_What is expected:_
Return only the lines from the one that contains "subtitle [197, 1161, 1153, 1189]" through the last line of the records below, exactly as they stand. Pictures are not part of the copy.

(Extracted data entries)
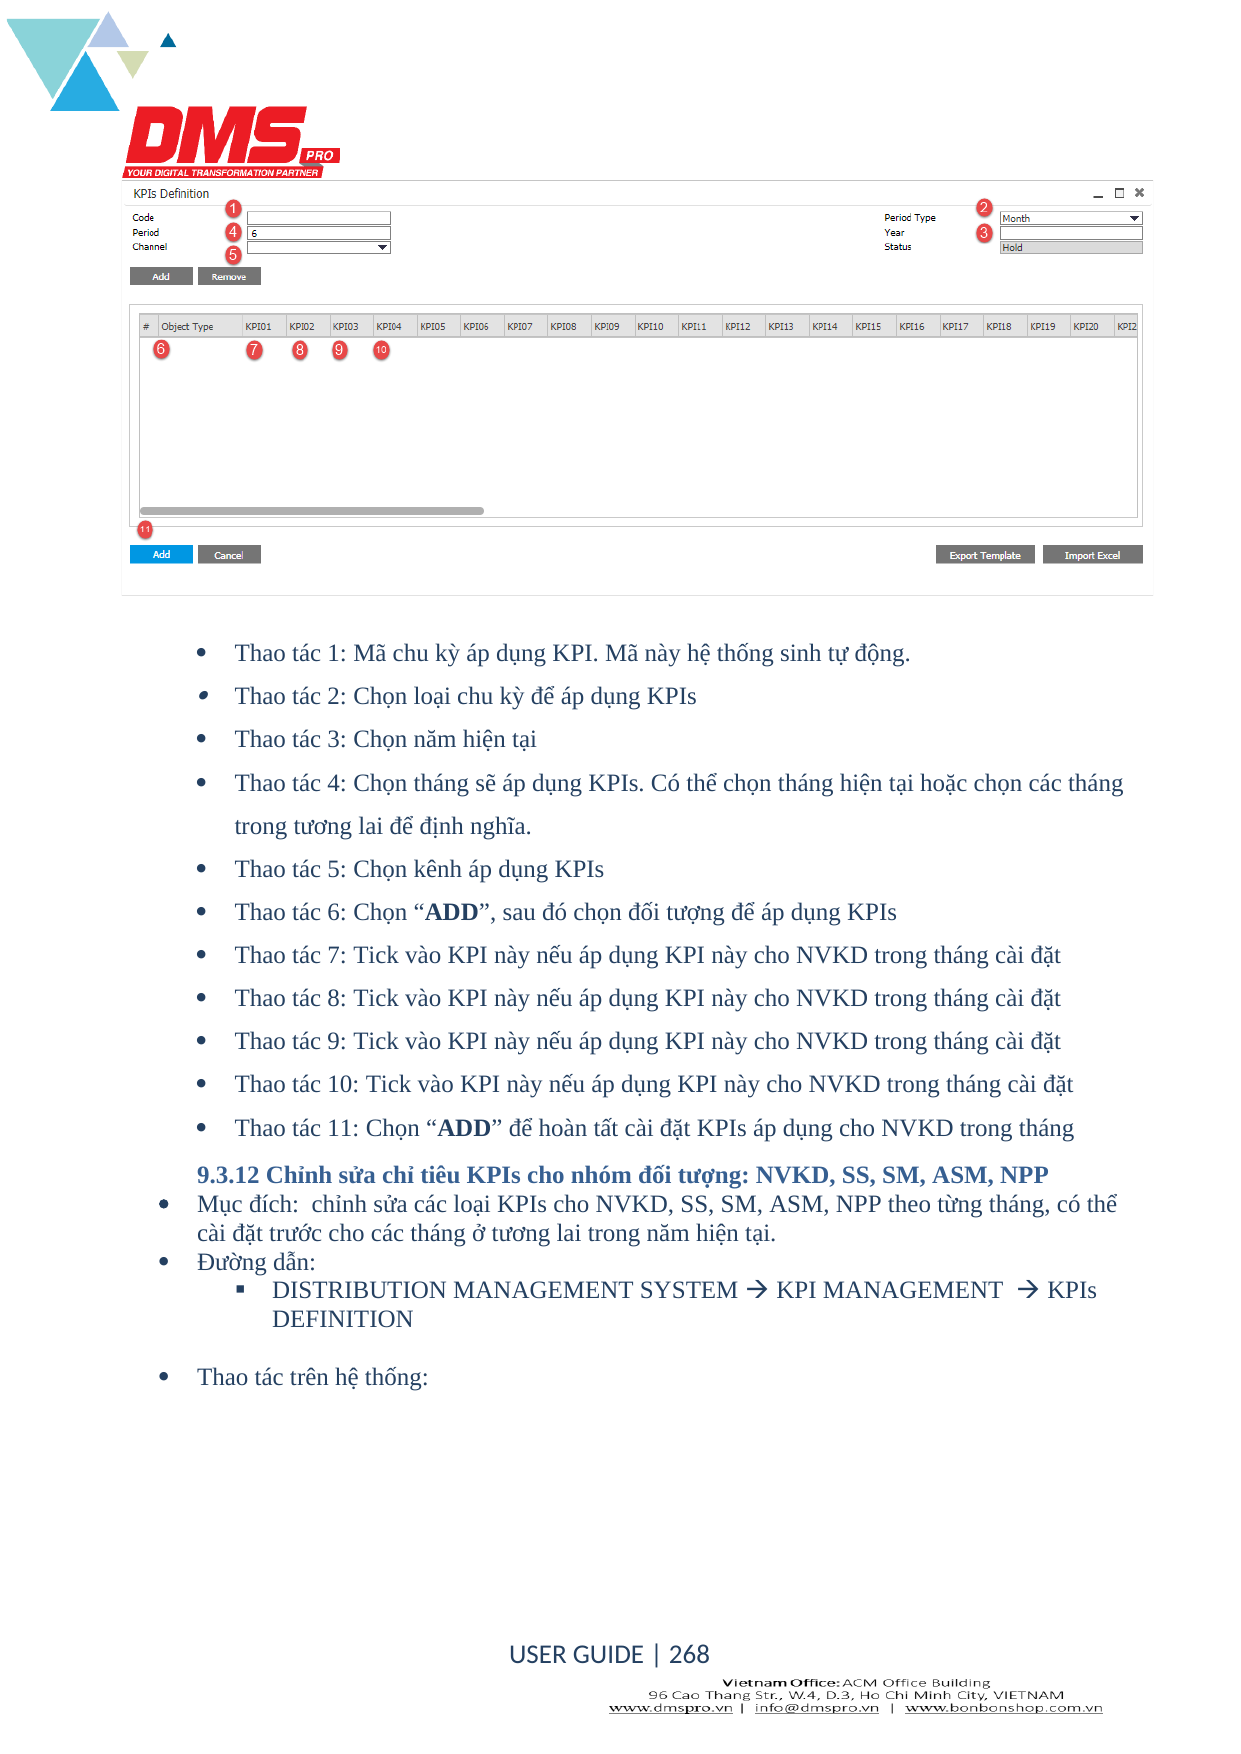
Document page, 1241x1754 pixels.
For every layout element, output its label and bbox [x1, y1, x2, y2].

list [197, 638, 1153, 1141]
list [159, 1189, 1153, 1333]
picture [121, 180, 1154, 596]
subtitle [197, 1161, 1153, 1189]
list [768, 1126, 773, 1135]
picture [5, 11, 340, 177]
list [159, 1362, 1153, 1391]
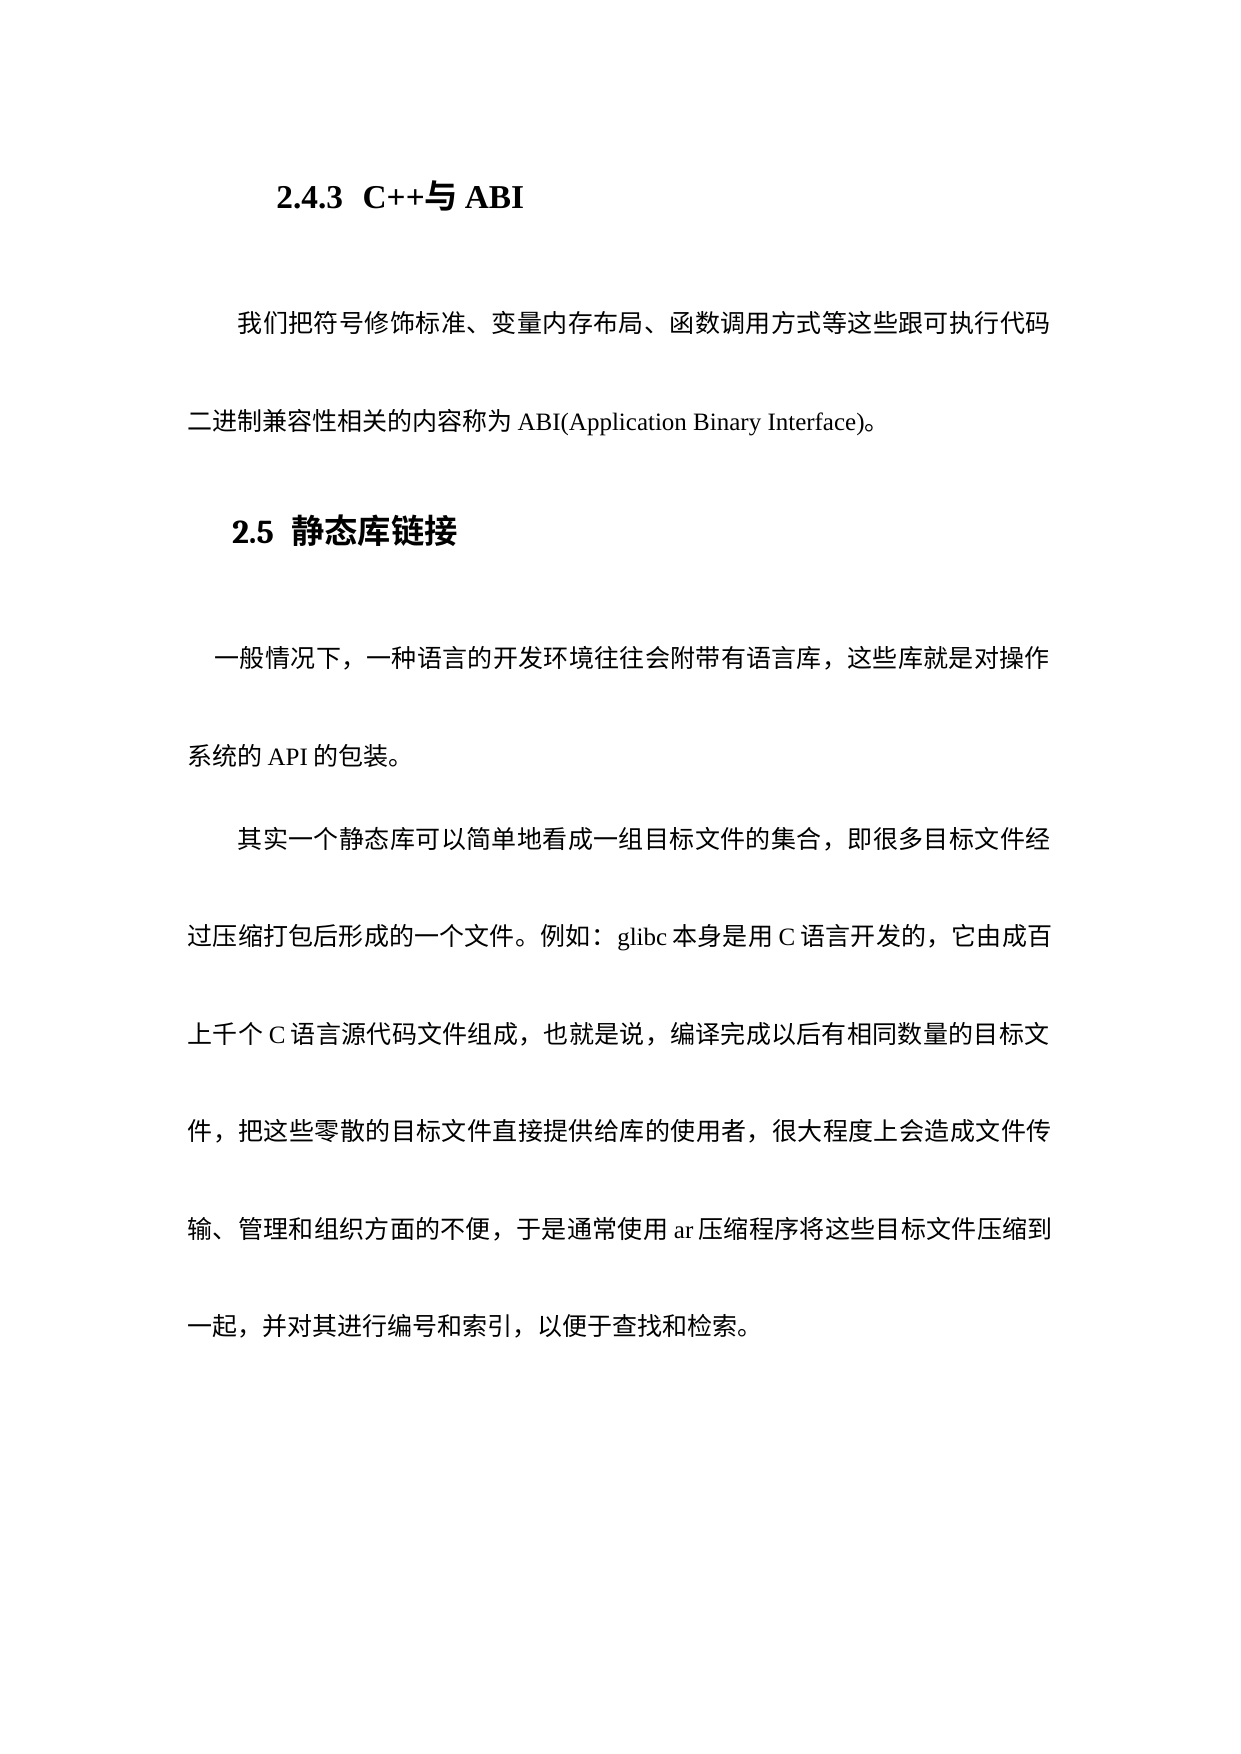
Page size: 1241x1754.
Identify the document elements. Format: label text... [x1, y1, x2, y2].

text 一般情况下，一种语言的开发环境往往会附带有语言库，这些库就是对操作系统的API的包装。 [187, 624, 1053, 787]
subtitle C++与ABI [276, 162, 1028, 227]
subtitle 静态库链接 [232, 497, 1028, 562]
text 其实一个静态库可以简单地看成一组目标文件的集合，即很多目标文件经过压缩打包后形成的一个文件。例如：glibc本身是用C语言开发的，它由成百上千个C语言源代码文件组成，也就是说，编译完成以后有相同数量的目标文件，把这些零散的目标文件直接提供给库的使用者，很大程度上会造成文件传输、管理和组织方面的不便，于是通常使用ar压缩程序将这些目标文件压缩到一起，并对其进行编号和索引，以便于查找和检索。 [187, 805, 1053, 1357]
text 我们把符号修饰标准、变量内存布局、函数调用方式等这些跟可执行代码二进制兼容性相关的内容称为ABI(Application Binary Interface)。 [187, 289, 1053, 452]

_Exercise answer:_
subtitle [197, 1161, 1153, 1189]
list [768, 1126, 773, 1135]
picture [5, 11, 340, 177]
list [159, 1362, 1153, 1391]
Page size: 1241x1754.
Identify the document elements. Format: label text... [x1, y1, x2, y2].

text 一般情况下，一种语言的开发环境往往会附带有语言库，这些库就是对操作系统的API的包装。 [187, 624, 1053, 787]
subtitle C++与ABI [276, 162, 1028, 227]
subtitle 静态库链接 [232, 497, 1028, 562]
text 其实一个静态库可以简单地看成一组目标文件的集合，即很多目标文件经过压缩打包后形成的一个文件。例如：glibc本身是用C语言开发的，它由成百上千个C语言源代码文件组成，也就是说，编译完成以后有相同数量的目标文件，把这些零散的目标文件直接提供给库的使用者，很大程度上会造成文件传输、管理和组织方面的不便，于是通常使用ar压缩程序将这些目标文件压缩到一起，并对其进行编号和索引，以便于查找和检索。 [187, 805, 1053, 1357]
text 我们把符号修饰标准、变量内存布局、函数调用方式等这些跟可执行代码二进制兼容性相关的内容称为ABI(Application Binary Interface)。 [187, 289, 1053, 452]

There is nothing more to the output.